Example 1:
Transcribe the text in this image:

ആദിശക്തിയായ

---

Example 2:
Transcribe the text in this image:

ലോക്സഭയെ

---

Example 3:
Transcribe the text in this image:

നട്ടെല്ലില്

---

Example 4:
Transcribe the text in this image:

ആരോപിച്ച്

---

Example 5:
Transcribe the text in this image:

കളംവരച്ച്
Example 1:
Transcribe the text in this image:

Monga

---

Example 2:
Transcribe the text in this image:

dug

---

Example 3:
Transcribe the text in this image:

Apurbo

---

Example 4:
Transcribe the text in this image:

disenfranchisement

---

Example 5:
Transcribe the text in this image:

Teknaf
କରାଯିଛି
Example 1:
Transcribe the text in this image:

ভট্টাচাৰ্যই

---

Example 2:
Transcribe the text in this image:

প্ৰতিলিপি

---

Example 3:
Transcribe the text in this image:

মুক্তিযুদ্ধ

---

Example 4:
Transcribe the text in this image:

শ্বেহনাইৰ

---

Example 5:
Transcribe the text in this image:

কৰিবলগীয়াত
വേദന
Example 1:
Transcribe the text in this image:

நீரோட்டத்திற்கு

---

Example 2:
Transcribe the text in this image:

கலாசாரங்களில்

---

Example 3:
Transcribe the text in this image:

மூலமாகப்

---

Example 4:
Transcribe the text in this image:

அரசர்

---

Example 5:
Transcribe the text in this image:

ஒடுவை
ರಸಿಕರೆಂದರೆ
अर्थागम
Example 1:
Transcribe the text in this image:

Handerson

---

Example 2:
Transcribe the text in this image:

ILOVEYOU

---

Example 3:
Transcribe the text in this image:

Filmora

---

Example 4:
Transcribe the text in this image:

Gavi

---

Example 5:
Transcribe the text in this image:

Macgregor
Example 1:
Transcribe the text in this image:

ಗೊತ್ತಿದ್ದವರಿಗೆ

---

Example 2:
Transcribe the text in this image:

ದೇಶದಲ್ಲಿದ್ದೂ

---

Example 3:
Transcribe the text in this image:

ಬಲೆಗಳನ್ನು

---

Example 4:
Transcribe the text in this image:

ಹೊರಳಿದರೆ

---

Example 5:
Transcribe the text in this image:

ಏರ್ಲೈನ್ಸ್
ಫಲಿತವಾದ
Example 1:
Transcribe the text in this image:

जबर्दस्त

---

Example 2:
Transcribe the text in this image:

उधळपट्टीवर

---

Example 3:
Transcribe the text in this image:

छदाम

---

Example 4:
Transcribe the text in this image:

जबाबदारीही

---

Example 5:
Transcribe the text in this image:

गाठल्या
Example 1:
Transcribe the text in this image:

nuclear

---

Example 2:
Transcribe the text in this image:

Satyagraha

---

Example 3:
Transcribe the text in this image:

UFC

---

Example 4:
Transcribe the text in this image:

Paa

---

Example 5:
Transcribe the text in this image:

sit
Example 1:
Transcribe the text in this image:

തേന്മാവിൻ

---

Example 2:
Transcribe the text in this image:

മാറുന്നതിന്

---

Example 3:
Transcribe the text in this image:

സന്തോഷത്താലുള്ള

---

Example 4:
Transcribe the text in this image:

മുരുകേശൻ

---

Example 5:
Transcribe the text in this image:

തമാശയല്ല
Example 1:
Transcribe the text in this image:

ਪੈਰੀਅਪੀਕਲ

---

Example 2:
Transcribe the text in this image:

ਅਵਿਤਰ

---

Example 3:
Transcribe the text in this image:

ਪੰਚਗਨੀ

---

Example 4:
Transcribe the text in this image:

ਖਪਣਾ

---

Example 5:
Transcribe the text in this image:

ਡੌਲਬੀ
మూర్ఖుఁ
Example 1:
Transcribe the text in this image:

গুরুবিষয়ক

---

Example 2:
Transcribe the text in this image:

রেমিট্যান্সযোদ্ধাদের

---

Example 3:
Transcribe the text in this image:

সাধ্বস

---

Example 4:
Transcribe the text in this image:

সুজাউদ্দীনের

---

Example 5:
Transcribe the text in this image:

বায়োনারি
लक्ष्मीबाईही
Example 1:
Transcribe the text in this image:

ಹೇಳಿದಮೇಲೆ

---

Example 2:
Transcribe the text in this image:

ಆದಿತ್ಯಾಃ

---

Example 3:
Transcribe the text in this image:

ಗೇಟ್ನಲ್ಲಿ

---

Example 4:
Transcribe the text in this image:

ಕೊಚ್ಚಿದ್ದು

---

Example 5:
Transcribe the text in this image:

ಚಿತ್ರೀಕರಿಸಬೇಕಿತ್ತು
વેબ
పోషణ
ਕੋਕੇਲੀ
==================================================
* **TASK**: Reproduce the lines above. Leave each one as it is.

* **SOLUTION TO THE PROBLEM**:
Example 1:
Transcribe the text in this image:

ആദിശക്തിയായ

---

Example 2:
Transcribe the text in this image:

ലോക്സഭയെ

---

Example 3:
Transcribe the text in this image:

നട്ടെല്ലില്

---

Example 4:
Transcribe the text in this image:

ആരോപിച്ച്

---

Example 5:
Transcribe the text in this image:

കളംവരച്ച്
Example 1:
Transcribe the text in this image:

Monga

---

Example 2:
Transcribe the text in this image:

dug

---

Example 3:
Transcribe the text in this image:

Apurbo

---

Example 4:
Transcribe the text in this image:

disenfranchisement

---

Example 5:
Transcribe the text in this image:

Teknaf
କରାଯିଛି
Example 1:
Transcribe the text in this image:

ভট্টাচাৰ্যই

---

Example 2:
Transcribe the text in this image:

প্ৰতিলিপি

---

Example 3:
Transcribe the text in this image:

মুক্তিযুদ্ধ

---

Example 4:
Transcribe the text in this image:

শ্বেহনাইৰ

---

Example 5:
Transcribe the text in this image:

কৰিবলগীয়াত
വേദന
Example 1:
Transcribe the text in this image:

நீரோட்டத்திற்கு

---

Example 2:
Transcribe the text in this image:

கலாசாரங்களில்

---

Example 3:
Transcribe the text in this image:

மூலமாகப்

---

Example 4:
Transcribe the text in this image:

அரசர்

---

Example 5:
Transcribe the text in this image:

ஒடுவை
ರಸಿಕರೆಂದರೆ
अर्थागम
Example 1:
Transcribe the text in this image:

Handerson

---

Example 2:
Transcribe the text in this image:

ILOVEYOU

---

Example 3:
Transcribe the text in this image:

Filmora

---

Example 4:
Transcribe the text in this image:

Gavi

---

Example 5:
Transcribe the text in this image:

Macgregor
Example 1:
Transcribe the text in this image:

ಗೊತ್ತಿದ್ದವರಿಗೆ

---

Example 2:
Transcribe the text in this image:

ದೇಶದಲ್ಲಿದ್ದೂ

---

Example 3:
Transcribe the text in this image:

ಬಲೆಗಳನ್ನು

---

Example 4:
Transcribe the text in this image:

ಹೊರಳಿದರೆ

---

Example 5:
Transcribe the text in this image:

ಏರ್ಲೈನ್ಸ್
ಫಲಿತವಾದ
Example 1:
Transcribe the text in this image:

जबर्दस्त

---

Example 2:
Transcribe the text in this image:

उधळपट्टीवर

---

Example 3:
Transcribe the text in this image:

छदाम

---

Example 4:
Transcribe the text in this image:

जबाबदारीही

---

Example 5:
Transcribe the text in this image:

गाठल्या
Example 1:
Transcribe the text in this image:

nuclear

---

Example 2:
Transcribe the text in this image:

Satyagraha

---

Example 3:
Transcribe the text in this image:

UFC

---

Example 4:
Transcribe the text in this image:

Paa

---

Example 5:
Transcribe the text in this image:

sit
Example 1:
Transcribe the text in this image:

തേന്മാവിൻ

---

Example 2:
Transcribe the text in this image:

മാറുന്നതിന്

---

Example 3:
Transcribe the text in this image:

സന്തോഷത്താലുള്ള

---

Example 4:
Transcribe the text in this image:

മുരുകേശൻ

---

Example 5:
Transcribe the text in this image:

തമാശയല്ല
Example 1:
Transcribe the text in this image:

ਪੈਰੀਅਪੀਕਲ

---

Example 2:
Transcribe the text in this image:

ਅਵਿਤਰ

---

Example 3:
Transcribe the text in this image:

ਪੰਚਗਨੀ

---

Example 4:
Transcribe the text in this image:

ਖਪਣਾ

---

Example 5:
Transcribe the text in this image:

ਡੌਲਬੀ
మూర్ఖుఁ
Example 1:
Transcribe the text in this image:

গুরুবিষয়ক

---

Example 2:
Transcribe the text in this image:

রেমিট্যান্সযোদ্ধাদের

---

Example 3:
Transcribe the text in this image:

সাধ্বস

---

Example 4:
Transcribe the text in this image:

সুজাউদ্দীনের

---

Example 5:
Transcribe the text in this image:

বায়োনারি
लक्ष्मीबाईही
Example 1:
Transcribe the text in this image:

ಹೇಳಿದಮೇಲೆ

---

Example 2:
Transcribe the text in this image:

ಆದಿತ್ಯಾಃ

---

Example 3:
Transcribe the text in this image:

ಗೇಟ್ನಲ್ಲಿ

---

Example 4:
Transcribe the text in this image:

ಕೊಚ್ಚಿದ್ದು

---

Example 5:
Transcribe the text in this image:

ಚಿತ್ರೀಕರಿಸಬೇಕಿತ್ತು
વેબ
పోషణ
ਕੋਕੇਲੀ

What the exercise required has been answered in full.